Cannes Palme d’Or winner “The Class” drew the best picture nod at France’s Lumiere Awards on Monday night.
Helmer Laurent Cantet was joined by the film’s students, all non-pros, at a standing ovation.
“The Class” had garnered four noms along with Francois Dupeyron’s “With a Little Help From Myself” and Martin Provost’s “Seraphine.” Short-listed in the Oscar’s foreign-language category, “The Class” also is considered a favorite for the Cesars, which take place next month.
Dupeyron won the director prize for “With a Little Help From Myself,” a tragicomedy about the ups and downs of a family of immigrants in the outskirts of Paris. Pic, which bowed in France in November, has screened in the Toronto, Tokyo and Rome fests.

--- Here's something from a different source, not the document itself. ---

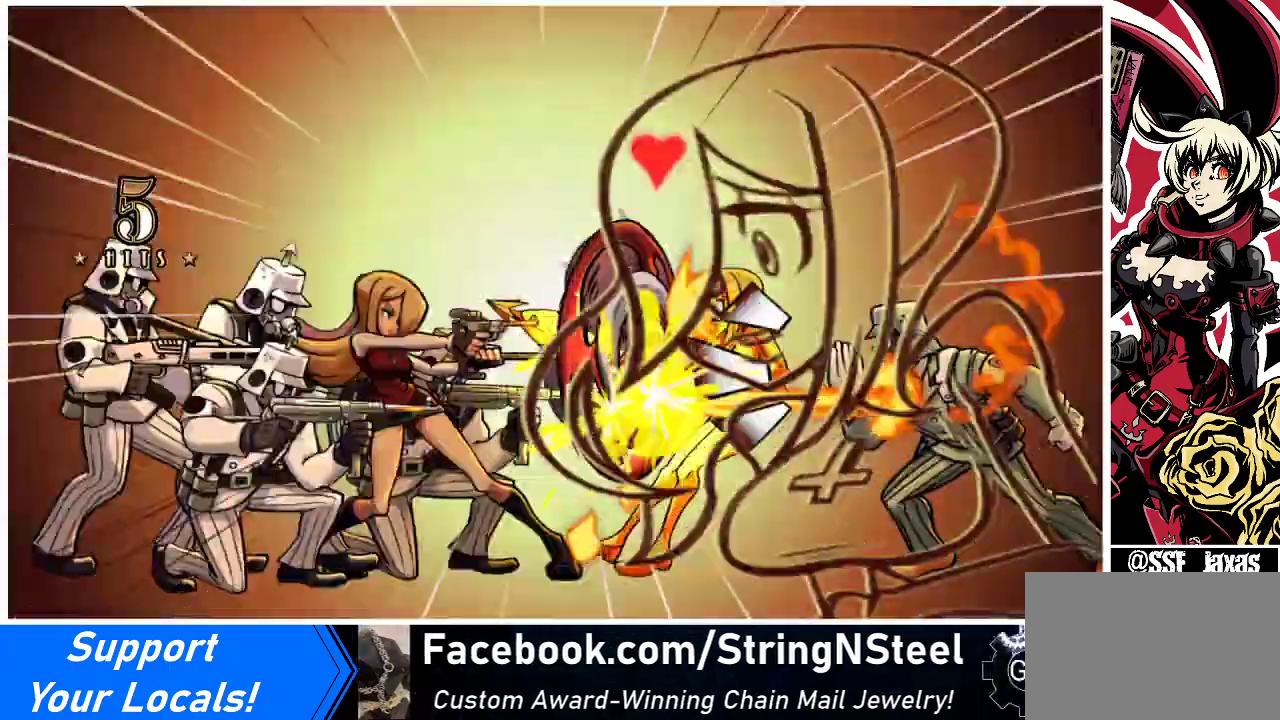
{"buttons": [], "events": []}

“I was completely free making this film,” Dupeyron said. “It’s now more and more difficult to make films the way we envision them because of pressure from TV networks which partly finance.”
Yolande Moreau won the actress nod for her performance in “Seraphine,” which has tallied more than 500,000 admissions in France and has recently been picked up in key territories including the U.K. and the U.S.
Vincent Cassel nabbed actor kudos for his role as France’s most dangerous-yet-charismatic bank robber in the two-part film “Mesrine.”
The script nod went to Samuel Benchetrit for “I Always Wanted to Be a Gangster,” which nabbed last year’s Sundance World Cinema Screenwriting Award.
Conceived as the French equivalent of the Golden Globes by Unifrance’s former president Daniel Toscan du Plantier, the Lumieres Awards are voted on by Paris-based journalists.